Die Literaturkritik reagierte überwiegend ablehnend
Die absehbare Zerschlagung des NS-Regimes war für Thomas Mann dann gleichbedeutend mit dem Ende der geschichtlichen Existenz der Deutschen als politisches und kulturell selbstbestimmtes Volk. Zwar werde es nach der reichsdeutschen Apokalypse noch soziales Leben in Deutschland geben, aber keine nationale Geschichte im emphatischen Sinne mehr.
Die Literaturkritik im besetzten Rest-Deutschland nahm den „Doktor Faustus“ überwiegend ablehnend auf. Walter Boehlich, der spätere Cheflektor des Suhrkamp Verlages, ätzte 1948 unter Anspielung auf Goethes Kommentar zur Schlacht von Valmy, das Dritte Reich sei eine „Epoche der Weltgeschichte gewesen, und Thomas Mann kann sagen, er sei nicht dabeigewesen“. Hans Egon Holt-husen prangerte an, daß dem Roman die „Idee Gottes“ fehle und die Stimme der Wahrheit in der transzendenzlosen, einem unerträglichen Relativismus huldigenden Welt des Autors nicht zu hören sei.
Der ehemalige SS-Kulturfunktionär Hans Ernst Schneider, der sich selbst „entnazifiziert“ hatte und der unter dem Pseudonym Hans Schwerte in der Bonner Republik noch eine glänzende akademische Karriere machte, klagte wie Holthusen den „glaubenslosen“ Großschriftsteller an, eine „metaphysisch verbrämte Kriegsschuldthese“ aufgestellt zu haben. Ist der Roman also nichts anderes als eine 700seitige Langfassung jener 58 knappen Rundfunkreden an „Deutsche Hörer“, Thomas Manns Beiträgen zur alliierten Kriegspropanda, die von Oktober 1940 bis zum November 1945 von der BBC ausgestrahlt wurden?
Eher nicht, meint Peter Uwe Hohendahl, Jahrgang 1936, emeritierter Germanist an der Cornell University (New York). Falls sich nämlich der Roman lediglich als genaue Übersetzung des politischen Diskurses in plumpen, literarisch verpackten „Antifaschismus“ erwiese, „könnte man von einer Identität des Intellektuellen und des Künstlers Thomas Mann sprechen“ (Das Argument, 338/2022). Dafür liefere der Text zwar auf den ersten Blick eine Fülle von Indizien. Vor allem ist es die ahistorische Konstruktion einer über dreißig Generationen, 1.000 Jahre konstanten, keinem Wandel unterworfenen, angeblich typisch deutschen Mentalität, die auf einem historischen Sonderweg schnurgerade „von Luther zu Hitler“ habe führen müssen.

**ARBEITSAUFTRAG A**
Schreiben Sie aus dem Auszug über Thomas Manns „Doktor Faustus“ den Abschnitt wortgetreu ab, der bei den Worten „Eher nicht, meint“ beginnt und nach den Worten „habe führen müssen.“ endet.
**ARBEITSAUFTRAG B**
Geben Sie bitte aus den Einträgen nur die Zeilen wortgetreu wieder, die mit der Zeile beginnen, in der „本章通过分析大语言模型面临的“ steht, und nach der Zeile enden, in der „### 11.1.2 隐私与安全“ steht.
Der Auszug und die Einträge stammen aus voneinander unabhängigen Quellen.

**ANGEZEIGTE DATEN**
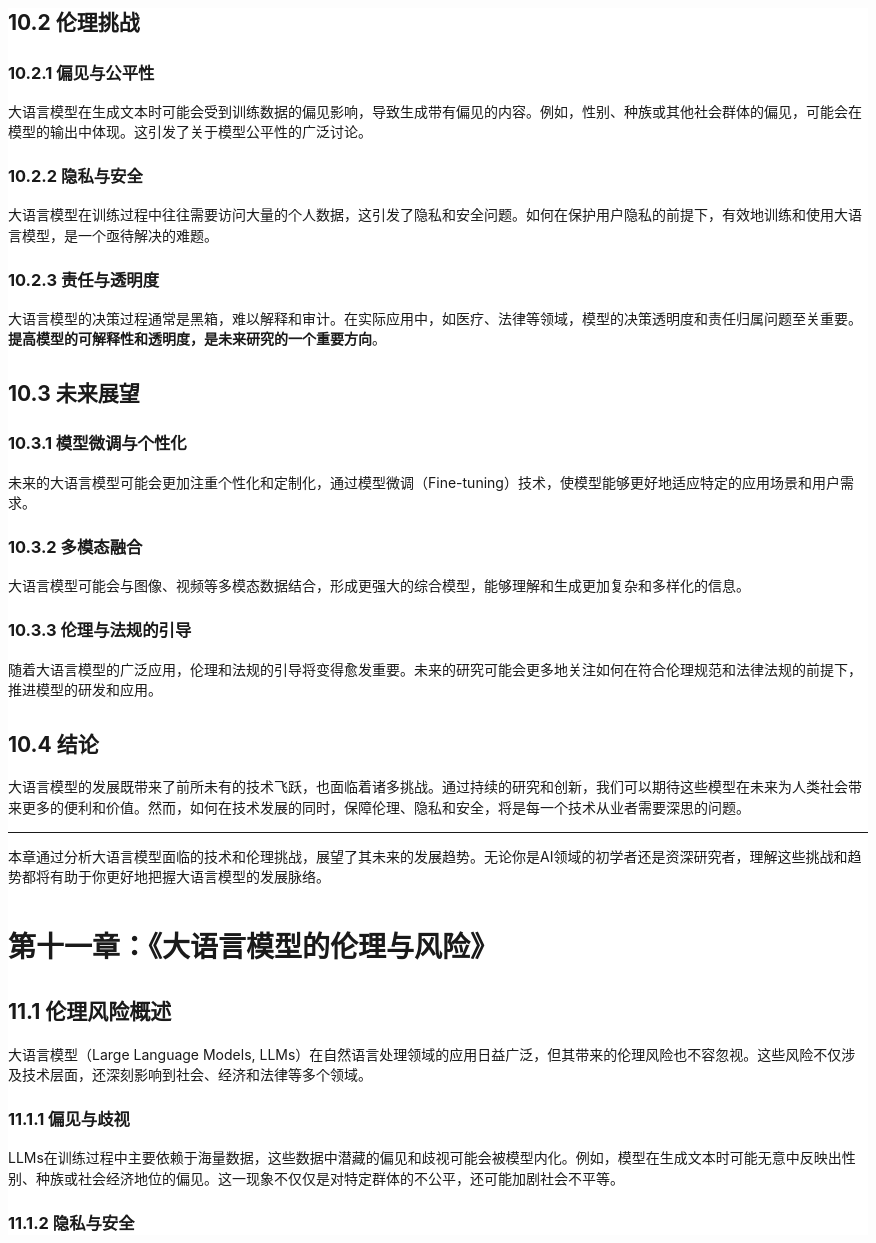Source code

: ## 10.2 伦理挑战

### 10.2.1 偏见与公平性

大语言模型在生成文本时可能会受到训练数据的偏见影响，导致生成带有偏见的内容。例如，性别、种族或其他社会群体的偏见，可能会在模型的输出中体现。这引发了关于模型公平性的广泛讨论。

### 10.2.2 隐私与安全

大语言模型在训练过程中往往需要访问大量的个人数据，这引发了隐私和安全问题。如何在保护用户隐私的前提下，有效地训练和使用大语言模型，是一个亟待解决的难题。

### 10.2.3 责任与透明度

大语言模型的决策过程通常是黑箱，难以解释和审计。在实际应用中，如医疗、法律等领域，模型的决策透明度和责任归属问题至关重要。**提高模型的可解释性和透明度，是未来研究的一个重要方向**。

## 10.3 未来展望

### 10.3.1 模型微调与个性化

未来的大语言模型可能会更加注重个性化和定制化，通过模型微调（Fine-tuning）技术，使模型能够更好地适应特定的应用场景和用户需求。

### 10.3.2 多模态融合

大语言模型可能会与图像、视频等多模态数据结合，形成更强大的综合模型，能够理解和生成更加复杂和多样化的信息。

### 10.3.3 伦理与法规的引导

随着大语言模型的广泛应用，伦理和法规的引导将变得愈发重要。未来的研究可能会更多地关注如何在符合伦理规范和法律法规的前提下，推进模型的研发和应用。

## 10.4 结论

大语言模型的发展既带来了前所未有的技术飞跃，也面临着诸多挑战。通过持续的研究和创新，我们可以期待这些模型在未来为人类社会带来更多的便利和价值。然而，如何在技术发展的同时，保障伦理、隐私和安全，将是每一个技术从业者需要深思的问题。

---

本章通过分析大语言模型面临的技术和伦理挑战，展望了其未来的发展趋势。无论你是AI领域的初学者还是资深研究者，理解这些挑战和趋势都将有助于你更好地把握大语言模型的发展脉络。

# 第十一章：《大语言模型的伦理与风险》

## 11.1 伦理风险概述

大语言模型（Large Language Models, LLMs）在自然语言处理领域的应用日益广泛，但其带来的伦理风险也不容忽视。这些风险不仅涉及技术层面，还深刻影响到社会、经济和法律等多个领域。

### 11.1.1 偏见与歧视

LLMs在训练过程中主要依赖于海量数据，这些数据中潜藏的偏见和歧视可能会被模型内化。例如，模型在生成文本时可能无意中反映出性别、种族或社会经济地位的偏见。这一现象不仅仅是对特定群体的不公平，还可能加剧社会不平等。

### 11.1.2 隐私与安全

---

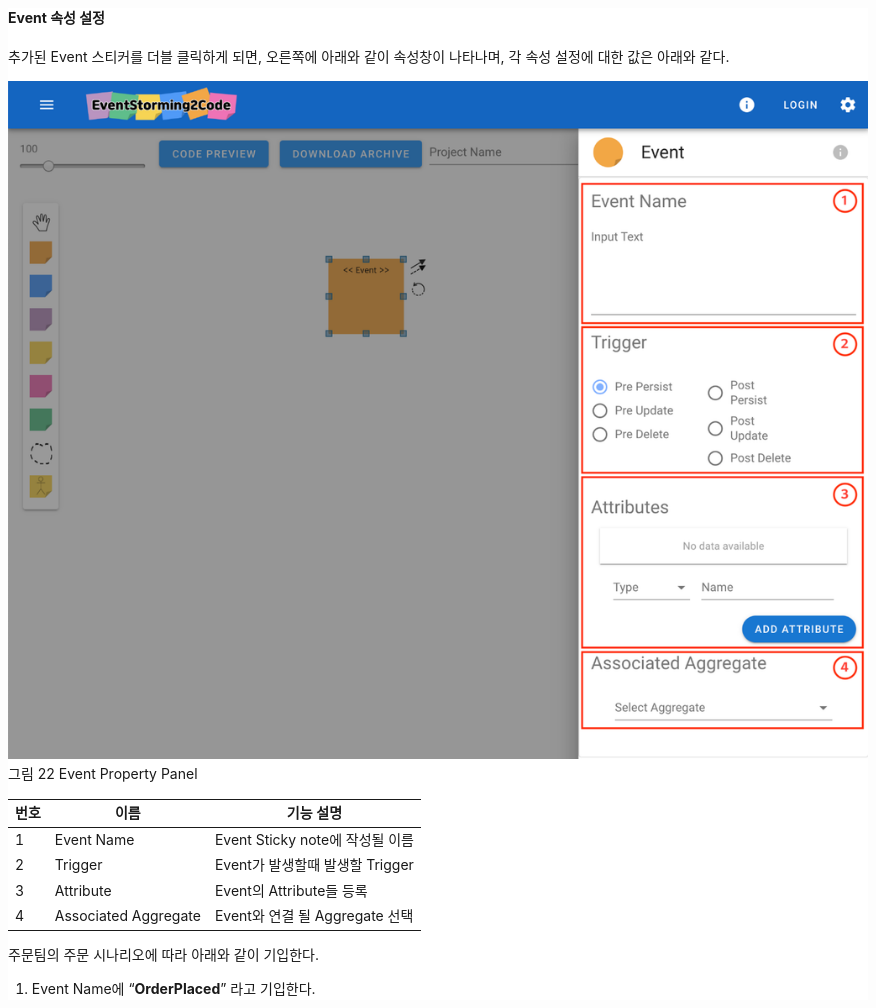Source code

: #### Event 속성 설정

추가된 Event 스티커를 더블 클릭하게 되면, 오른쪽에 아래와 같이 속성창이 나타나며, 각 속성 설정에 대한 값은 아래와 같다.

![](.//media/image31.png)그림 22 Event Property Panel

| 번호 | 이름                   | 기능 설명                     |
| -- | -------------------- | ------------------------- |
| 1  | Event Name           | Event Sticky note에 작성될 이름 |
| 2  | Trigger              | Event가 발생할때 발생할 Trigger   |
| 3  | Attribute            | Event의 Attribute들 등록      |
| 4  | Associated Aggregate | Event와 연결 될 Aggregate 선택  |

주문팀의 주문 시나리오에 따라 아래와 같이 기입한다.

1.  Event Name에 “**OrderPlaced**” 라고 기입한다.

**ENDGÜLTIGE ANTWORT A**
Eher nicht, meint Peter Uwe Hohendahl, Jahrgang 1936, emeritierter Germanist an der Cornell University (New York). Falls sich nämlich der Roman lediglich als genaue Übersetzung des politischen Diskurses in plumpen, literarisch verpackten „Antifaschismus“ erwiese, „könnte man von einer Identität des Intellektuellen und des Künstlers Thomas Mann sprechen“ (Das Argument, 338/2022). Dafür liefere der Text zwar auf den ersten Blick eine Fülle von Indizien. Vor allem ist es die ahistorische Konstruktion einer über dreißig Generationen, 1.000 Jahre konstanten, keinem Wandel unterworfenen, angeblich typisch deutschen Mentalität, die auf einem historischen Sonderweg schnurgerade „von Luther zu Hitler“ habe führen müssen.

**ENDGÜLTIGE ANTWORT B**
本章通过分析大语言模型面临的技术和伦理挑战，展望了其未来的发展趋势。无论你是AI领域的初学者还是资深研究者，理解这些挑战和趋势都将有助于你更好地把握大语言模型的发展脉络。

# 第十一章：《大语言模型的伦理与风险》

## 11.1 伦理风险概述

大语言模型（Large Language Models, LLMs）在自然语言处理领域的应用日益广泛，但其带来的伦理风险也不容忽视。这些风险不仅涉及技术层面，还深刻影响到社会、经济和法律等多个领域。

### 11.1.1 偏见与歧视

LLMs在训练过程中主要依赖于海量数据，这些数据中潜藏的偏见和歧视可能会被模型内化。例如，模型在生成文本时可能无意中反映出性别、种族或社会经济地位的偏见。这一现象不仅仅是对特定群体的不公平，还可能加剧社会不平等。

### 11.1.2 隐私与安全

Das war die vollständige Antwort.